Please put every line of text in the data below into a numbered list, skipping blank lines and leaving the pictures out of your answer.

· · · · · · ·

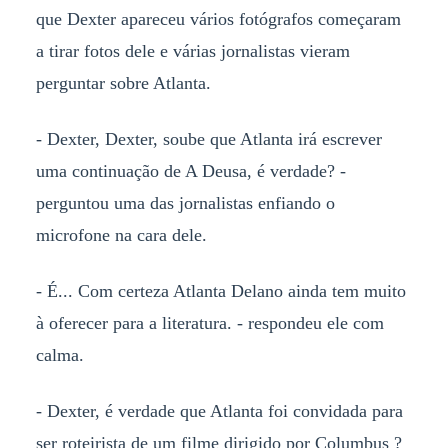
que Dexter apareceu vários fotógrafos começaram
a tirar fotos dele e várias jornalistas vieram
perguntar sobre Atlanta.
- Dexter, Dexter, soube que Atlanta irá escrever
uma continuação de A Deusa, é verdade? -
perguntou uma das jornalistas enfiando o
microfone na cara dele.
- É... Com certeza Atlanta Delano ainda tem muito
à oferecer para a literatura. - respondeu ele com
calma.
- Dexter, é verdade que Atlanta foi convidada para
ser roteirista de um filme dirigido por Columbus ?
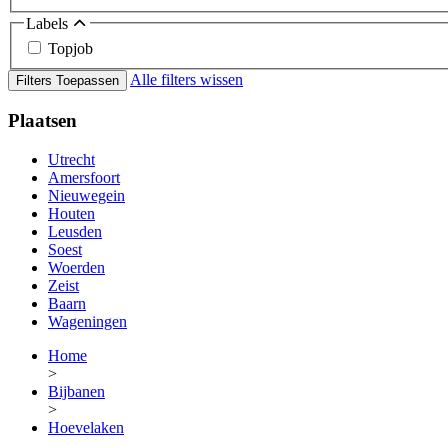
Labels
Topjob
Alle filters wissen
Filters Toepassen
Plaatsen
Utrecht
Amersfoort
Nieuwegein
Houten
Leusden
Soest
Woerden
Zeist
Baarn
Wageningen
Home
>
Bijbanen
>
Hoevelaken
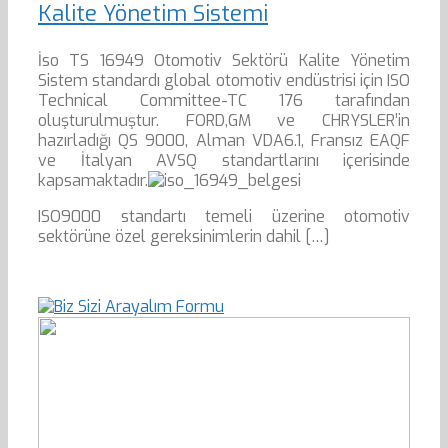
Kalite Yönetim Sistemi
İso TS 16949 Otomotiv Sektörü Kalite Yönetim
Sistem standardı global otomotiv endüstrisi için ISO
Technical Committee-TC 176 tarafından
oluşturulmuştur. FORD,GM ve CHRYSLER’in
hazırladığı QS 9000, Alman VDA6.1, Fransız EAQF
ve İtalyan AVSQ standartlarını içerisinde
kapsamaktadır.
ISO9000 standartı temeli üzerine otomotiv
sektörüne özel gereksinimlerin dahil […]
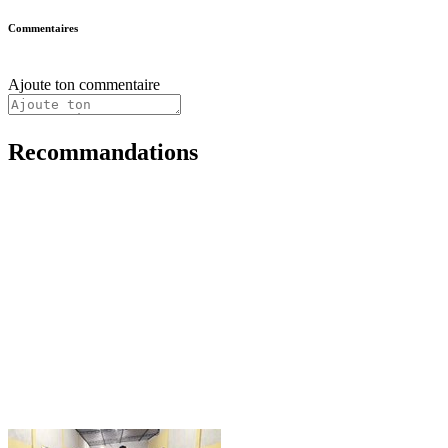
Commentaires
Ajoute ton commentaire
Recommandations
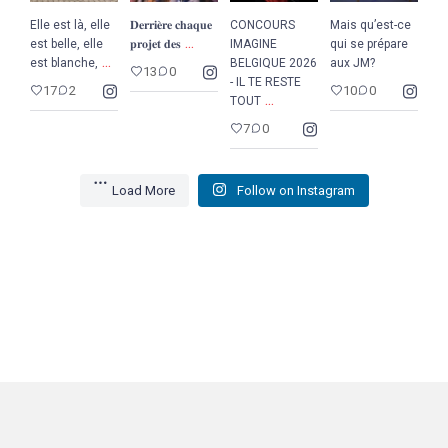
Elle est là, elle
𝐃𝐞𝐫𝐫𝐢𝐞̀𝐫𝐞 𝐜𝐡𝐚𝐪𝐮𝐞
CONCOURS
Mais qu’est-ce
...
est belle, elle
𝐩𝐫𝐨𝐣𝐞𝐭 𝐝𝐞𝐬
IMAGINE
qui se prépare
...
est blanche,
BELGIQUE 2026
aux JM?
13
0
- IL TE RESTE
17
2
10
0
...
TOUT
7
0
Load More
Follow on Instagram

· · · · · · ·

» EXERCISE OUTPUT:
1. que Dexter apareceu vários fotógrafos começaram
2. a tirar fotos dele e várias jornalistas vieram
3. perguntar sobre Atlanta.
4. - Dexter, Dexter, soube que Atlanta irá escrever
5. uma continuação de A Deusa, é verdade? -
6. perguntou uma das jornalistas enfiando o
7. microfone na cara dele.
8. - É... Com certeza Atlanta Delano ainda tem muito
9. à oferecer para a literatura. - respondeu ele com
10. calma.
11. - Dexter, é verdade que Atlanta foi convidada para
12. ser roteirista de um filme dirigido por Columbus ?
13. Labels
14. Topjob
15. Alle filters wissen
16. Filters Toepassen
17. Plaatsen
18. Utrecht
19. Amersfoort
20. Nieuwegein
21. Houten
22. Leusden
23. Soest
24. Woerden
25. Zeist
26. Baarn
27. Wageningen
28. Home
29. >
30. Bijbanen
31. >
32. Hoevelaken
33. Kalite Yönetim Sistemi
34. İso TS 16949 Otomotiv Sektörü Kalite Yönetim
35. Sistem standardı global otomotiv endüstrisi için ISO
36. Technical Committee-TC 176 tarafından
37. oluşturulmuştur. FORD,GM ve CHRYSLER’in
38. hazırladığı QS 9000, Alman VDA6.1, Fransız EAQF
39. ve İtalyan AVSQ standartlarını içerisinde
40. kapsamaktadır.
41. ISO9000 standartı temeli üzerine otomotiv
42. sektörüne özel gereksinimlerin dahil […]
43. Commentaires
44. Ajoute ton commentaire
45. Recommandations
46. Elle est là, elle
47. 𝐃𝐞𝐫𝐫𝐢𝐞̀𝐫𝐞 𝐜𝐡𝐚𝐪𝐮𝐞
48. CONCOURS
49. Mais qu’est-ce
50. ...
51. est belle, elle
52. 𝐩𝐫𝐨𝐣𝐞𝐭 𝐝𝐞𝐬
53. IMAGINE
54. qui se prépare
55. ...
56. est blanche,
57. BELGIQUE 2026
58. aux JM?
59. 13
60. 0
61. - IL TE RESTE
62. 17
63. 2
64. 10
65. 0
66. ...
67. TOUT
68. 7
69. 0
70. Load More
71. Follow on Instagram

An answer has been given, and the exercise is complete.